Les deux tiers de la surface « terrestre » sont recouverts d'eau de mer ; la plupart de ces eaux internationales sont « libres » et n'obéissent à aucun type de souveraineté autre que celle de la « puissance navale » des grandes puissances maritimes de chaque époque et de chaque région du monde. Deux mille ans avant « l'ère commune », c'est la puissance navale de l'île de Crète qui a conquis et soumis la mer Égée à la civilisation crétoise, de la même manière que la marine phénicienne a soumis la mer Méditerranée à son empire commercial. Et la même chose s'est produite pendant l'Antiquité classique, avec la puissance navale d'Athènes et de l'Empire romain, et plus tard, avec la puissance maritime de Venise, Gênes sur les routes commerciales de la même mer Méditerranée, qui est devenue le théâtre de la guerre séculaire entre les Empire ottoman et Empire des Habsbourg, culminant avec la bataille de Lépante en 1571.
Cependant, dans tous ces cas et aussi dans l'expansion maritime chinoise du XVe siècle, il n'y avait pas d'« autonomie logistique » ou de séparation claire entre les flottes commerciales et les navires de guerre de ces peuples, empires et civilisations. Il n'y en avait pas non plus pour les navires arabes qui dominaient les routes commerciales de la mer des Indes et de la Chine méridionale aux XIVe et XVe siècles. Tout indique que ce sont les premiers États nationaux européens qui ont fini par développer et perfectionner des navires préparés pour la guerre navale, les fameuses "canonnières" qui ont ouvert la voie à la domination eurocentrique des mers du monde, qui a commencé avec le Portugal en 1415, et a atteint son sommet avec la domination mondiale de l'US Navy, après 1991, sur toutes les « eaux libres » des cinq océans et toutes les mers stratégiques du monde.
Pour cette raison, ce sont peut-être les Européens, et en particulier les Anglo-Saxons, qui ont le mieux formulé la thèse selon laquelle la puissance navale était une condition indispensable à la conquête de la « puissance internationale » par tout État qui se proposait de se transformer en une grande puissance. . Sir Walter Raleigh, (1533-1603), qui était aussi un marin, financier et pirate anglais, a condensé cette idée en quelques mots, regardant l'océan Atlantique et déclarant que « celui qui a la mer... a le monde lui-même ». Bien plus tard, de l'autre côté de l'Atlantique, l'amiral nord-américain Alfred Mahan – conseiller du président Theodoro Roosevelt – fera écho à cette même thèse lorsqu'il proposera aux États-Unis de renforcer leur puissance navale en regardant vers l'océan Pacifique, comme premier étape du projet de construction d'une puissance mondiale américaine. Dans le même ordre d'idées, les grands géopoliticiens anglo-américains, Halford Mackinder et Nicholas Spykman, ont contribué à ce même projet, soulignant l'importance de contrôler également la mer Baltique et la mer Noire, ainsi que les golfes Persique et Arabique.
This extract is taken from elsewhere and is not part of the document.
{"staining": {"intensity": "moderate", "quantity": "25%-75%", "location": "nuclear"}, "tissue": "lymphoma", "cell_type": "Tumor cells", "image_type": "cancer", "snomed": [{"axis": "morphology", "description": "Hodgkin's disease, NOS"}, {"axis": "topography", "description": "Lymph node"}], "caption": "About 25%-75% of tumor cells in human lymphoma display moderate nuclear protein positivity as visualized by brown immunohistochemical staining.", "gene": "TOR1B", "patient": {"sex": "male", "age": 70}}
Après les puissances ibériques, la suprématie de la puissance navale britannique s'est imposée dans le monde entier au cours des XVIIIe et XIXe siècles, et n'a été dépassée par la puissance navale nord-américaine que dans la seconde moitié du XXe siècle. Pourtant, ce n'est qu'après la fin de la guerre froide que la marine américaine a réussi à étendre son contrôle monopolistique sur toutes les « eaux libres » du monde. C'est le moment où l'US Navy redéfinit ses propres objectifs dans le nouveau contexte international, dans deux documents datés de 1992 et 1994 [2], où il est indiqué que « notre stratégie a changé sa focalisation d'une menace globale à une focalisation sur les défis régionaux et opportunités. Au moment où la perspective d'une guerre mondiale a disparu, nous sommes entrés dans une période d'énormes incertitudes dans des régions critiques pour nos intérêts nationaux ».
Aujourd'hui, il y a environ 60 80 navires marchands dans le monde et 30 % du commerce mondial s'effectue via le transport maritime ; ces chiffres sont encore plus parlants lorsqu'il s'agit des relations commerciales entre les pays les plus riches. Mais en ces XNUMX années après la fin de la guerre froide, le panorama mondial a complètement changé avec le déplacement du centre dynamique du capitalisme vers l'Asie, et avec l'apparition de deux nouveaux pôles de puissance navale - la Chine et la Russie - qui se font déjà concurrence. avec le contrôle américain des océans et des mers asiatiques, mais aussi de la région arctique et de l'océan Pacifique lui-même.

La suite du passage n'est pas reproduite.